Öte taraftan Mardinli çocuklar evlerini, camilerini, medreselerini anlatarak para kazanıyorlar. İlginç görüntü mekânlarıyla bir minareyi elinizde görselleştiriyorlar. Artukluları, Selçukluları ve Osmanlıları anlatıyorlar.  Süryani komşularından bahsediyorlar. Ancak iki üç kişinin yan yana yürüyebildiği daracık taş sokakları çevreleyen kemerli taş dükkânlarda, bakırcılar ve demirciler hayatın ihtiyaçlarını çekiçleriyle döverek müşterilerine sunuyorlar. Mardin şehrinin eteklerinden Şanlıurfa’ya uzanan kan kırmızısı toprakların işçileri ise ikinci mahsul ürünlerinin ekimi ile meşguller.

İnsan bütün bunları görünce medyatik öğrenmelerin yalancılığı ile tecrübî öğrenmenin sahihliği arasındaki farkı daha iyi görmektedir. Mardin taş yapıları, yemekleri ve tarihi ile bir hatıra olmakla kalmıyor. Aynı zamanda Türkiye’nin bölgeye ilişkin gündeminin ne kadar yalancı bir gündem olduğunu da ortaya koymaktadır.
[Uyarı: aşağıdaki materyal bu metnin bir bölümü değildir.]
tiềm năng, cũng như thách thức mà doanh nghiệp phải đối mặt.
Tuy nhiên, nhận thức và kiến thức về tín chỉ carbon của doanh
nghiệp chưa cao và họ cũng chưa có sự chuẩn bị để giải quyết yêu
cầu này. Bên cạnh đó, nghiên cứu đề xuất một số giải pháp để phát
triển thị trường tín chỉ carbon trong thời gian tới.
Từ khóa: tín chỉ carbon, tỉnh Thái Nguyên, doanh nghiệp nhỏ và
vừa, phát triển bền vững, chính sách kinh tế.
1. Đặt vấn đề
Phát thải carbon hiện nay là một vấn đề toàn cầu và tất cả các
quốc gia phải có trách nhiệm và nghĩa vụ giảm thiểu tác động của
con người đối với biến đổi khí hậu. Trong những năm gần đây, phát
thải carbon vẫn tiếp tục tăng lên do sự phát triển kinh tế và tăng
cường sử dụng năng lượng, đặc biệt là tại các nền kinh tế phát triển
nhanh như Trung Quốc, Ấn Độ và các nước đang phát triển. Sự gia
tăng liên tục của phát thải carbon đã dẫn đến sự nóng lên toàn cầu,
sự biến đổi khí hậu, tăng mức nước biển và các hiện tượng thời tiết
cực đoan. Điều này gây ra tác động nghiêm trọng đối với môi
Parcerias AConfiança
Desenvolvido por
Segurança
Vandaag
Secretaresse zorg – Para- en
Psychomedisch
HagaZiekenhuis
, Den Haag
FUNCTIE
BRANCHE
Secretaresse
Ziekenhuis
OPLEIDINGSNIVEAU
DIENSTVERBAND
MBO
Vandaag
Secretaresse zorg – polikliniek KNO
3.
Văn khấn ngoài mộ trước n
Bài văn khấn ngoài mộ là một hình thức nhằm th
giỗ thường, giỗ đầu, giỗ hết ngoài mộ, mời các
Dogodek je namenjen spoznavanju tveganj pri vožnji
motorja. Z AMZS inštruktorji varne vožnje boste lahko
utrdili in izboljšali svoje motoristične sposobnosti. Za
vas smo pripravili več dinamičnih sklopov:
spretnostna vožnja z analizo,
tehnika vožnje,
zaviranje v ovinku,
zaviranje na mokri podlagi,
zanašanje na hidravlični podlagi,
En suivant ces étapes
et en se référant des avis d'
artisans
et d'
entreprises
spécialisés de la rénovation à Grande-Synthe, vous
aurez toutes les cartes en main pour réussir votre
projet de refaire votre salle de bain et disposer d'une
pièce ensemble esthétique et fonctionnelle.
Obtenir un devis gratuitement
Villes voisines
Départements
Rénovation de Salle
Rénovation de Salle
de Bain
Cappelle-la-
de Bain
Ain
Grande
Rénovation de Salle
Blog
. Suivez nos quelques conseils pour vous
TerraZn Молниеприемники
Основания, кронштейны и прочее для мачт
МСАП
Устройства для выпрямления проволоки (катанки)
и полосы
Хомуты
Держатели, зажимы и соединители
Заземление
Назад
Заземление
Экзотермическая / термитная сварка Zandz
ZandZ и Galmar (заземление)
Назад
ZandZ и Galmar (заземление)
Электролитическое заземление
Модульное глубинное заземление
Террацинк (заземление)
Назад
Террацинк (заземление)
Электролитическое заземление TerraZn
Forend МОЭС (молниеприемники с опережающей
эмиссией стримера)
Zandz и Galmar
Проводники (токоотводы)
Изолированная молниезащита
Ben de herkes gibi, Mardin’den birçok hatıra alarak ayrıldım. Her hatırası ayrı bir önemi haizdir. Ama Akademi Gap atölyesindeki çocukların umutları ve çabaları Mardin’den her kese aktaracağım bir hatıra olarak her zaman anılacaktır. Bu atölyenin çocukları, sanatın, edebiyatın, kültürün, başarının ve çalışmanın önemi ile ilgileniyorlar. Daracık mekânlarda inşa edilen hayatlarla yüzleşiyorlar. Sanal dünyanın öğrettikleri ile yaşadıklarını karşılaştırıyorlar. Onlar, kendilerine bilmedikleri sanal ortamlarda yüklenen kimlikleri ve sıfatları yıkmak istiyorlar. Annelerinin, atalarının tecrübi beklentilerine öncelik veriyorlar. Medyatik nitelendirmelerin aksine, gerçek hayatın birer aktörü olduklarını umutlarıyla, çabalarıyla gösteriyorlar. Öyle sanıyorum ki, terörün ve politikanın yanılsamalarından halkı kurtaracak olan en önemli etkinlik yaşamın kendi duruşudur, kendi diyalektiğidir. Hayat her zaman olduğu gibi, bu sefer de eşkıyalığı, terörü ve politik sapkınlıkları durduracaktır. Mardin deki binlerce hayat, bu umudun gerçekliğine işaret etmektedir. Hayat kimsenin görmediği ve tahmin etmediği şekilde terörü, terörist söylemi ve sahte politik çekişmeleri yenmektedir.